_Arbeitsauftrag 1_
Schreibe aus der Buchbesprechung die Passage ab, beginnend mit „Einige Szenen mochte“ und weiter bis einschließlich „Art Dynamik entstand.“.
_Arbeitsauftrag 2_
Entscheide für jede Aussage, ob sie mit der Buchbesprechung übereinstimmt, und belege dein Ja oder Nein mit den ausschlaggebenden Worten als wörtlichem Zitat: (a) Rosa hat vor ihrer Rückkehr jahrelang in London gelebt. (b) Im Buch gibt es viele lange Dialoge. (c) Das Ende beantwortet mehr Fragen, als es aufwirft.

_Ausgangstext_
________________________

Rosa, die Protagonistin, wacht mit einem blauen Auge in ihrer Heimatstadt auf – einem Ort, den sie eigentlich für immer hinter sich lassen wollte. Nach Jahren in London kehrt sie zurück und wird von Erinnerungen an ihre verstorbene Mutter, ihr humanistisches Internat und Freundinnen, die sich von ihr abgewandt haben, eingeholt. Das Buch begleitet sie durch ziellose Tage, Gespräche und Begegnungen, während sie sich fragt, was eigentlich aus ihr werden soll.

Meine Meinung
Ich habe mit dem Buch leider nicht wirklich warmwerden können. Der Schreibstil ist anspruchsvoll, aber oft schwer zugänglich. Die Grenze zwischen Realität und Fantasie verschwimmt, sodass es mir schwerfiel, der Handlung durchgehend zu folgen. Das hat mich immer wieder aus der Geschichte herausgerissen.
Einige Szenen mochte ich jedoch sehr, etwa das Gespräch mit Leni in der Pizzeria, weil es einer der wenigen langen Dialoge war, die mir real und greifbar vorkamen - und generell ein Dialog. Das Buch liest sich ansonsten fast durchgehend wie ein innerer Monolog. Auch die Szene im IKEA war spannend, weil sie gezeigt hat, wie unberechenbar Rosa ist – ein Moment, in dem endlich mal eine Art Dynamik entstand.
Leider bleibt das Buch fast ausschließlich auf Rosa fokussiert. Ich hätte mir gewünscht, auch mehr über die anderen Figuren zu erfahren, um die Geschichte vielschichtiger zu gestalten. So bleibt vieles an der Oberfläche. Auch das Ende hat mich etwas unbefriedigt zurückgelassen, weil es mehr Fragen aufgeworfen als beantwortet hat. Mit Rosa als Protagonistin hatte ich meine Schwierigkeiten. Ihr Verhalten wirkt oft selbstzerstörerisch, aber ohne dass es reflektiert wird. Der exzessive Alkohol- und Zigarettenkonsum hat mich mit der Zeit eher frustriert, weil er fast unkommentiert bleibt. Besonders die gesellschaftskritischen Themen – etwa Klassismus – kamen für mich zu kurz oder waren zu subtil. Dennoch mochte ich einige Zitate sehr, etwa: „Wie macht man das, andere Menschen an sich heranlassen und ihnen verzeihen, dass sie verschwinden werden?“ (Seite 254) – ein Satz, der die Angst vor Verlust wunderschön beschreibt. Auch der Bezug zu Social Media und der Leistungsgesellschaft wurde an manchen Stellen gut eingefangen, etwa: „Was ist man denn eigentlich, wenn man nichts tut und es nichts zu teilen gibt?“ (Seite 244)

________________________

_Vorliegende Angaben_
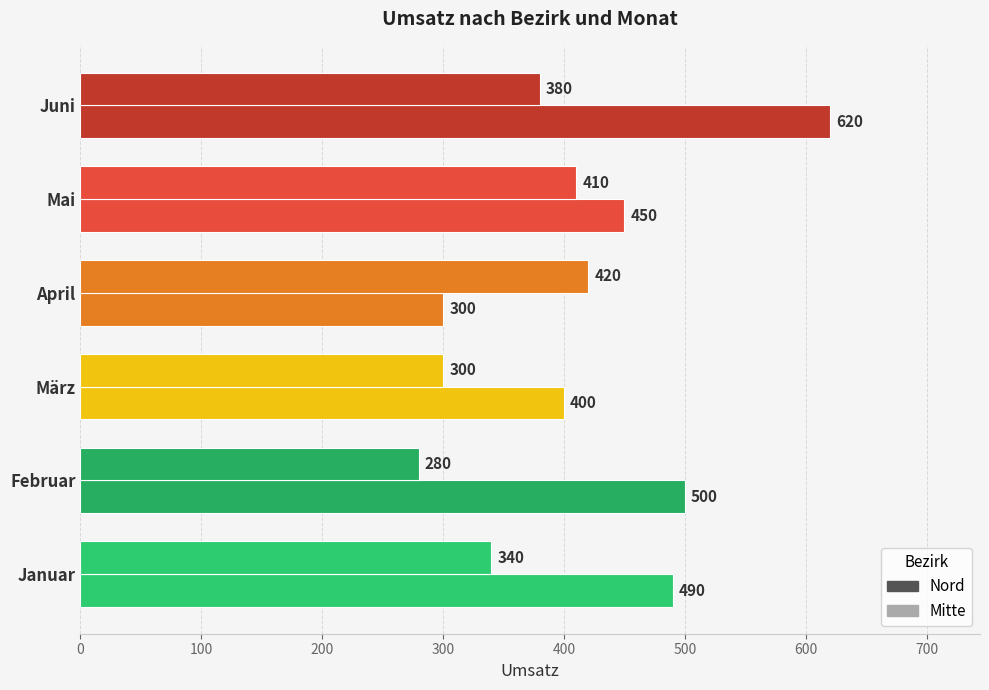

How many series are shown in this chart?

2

________________________

_Lösung 1_
Einige Szenen mochte ich jedoch sehr, etwa das Gespräch mit Leni in der Pizzeria, weil es einer der wenigen langen Dialoge war, die mir real und greifbar vorkamen - und generell ein Dialog. Das Buch liest sich ansonsten fast durchgehend wie ein innerer Monolog. Auch die Szene im IKEA war spannend, weil sie gezeigt hat, wie unberechenbar Rosa ist – ein Moment, in dem endlich mal eine Art Dynamik entstand.

_Lösung 2_
(a) Ja: „Nach Jahren in London kehrt sie zurück“
(b) Nein: „einer der wenigen langen Dialoge“
(c) Nein: „weil es mehr Fragen aufgeworfen als beantwortet hat“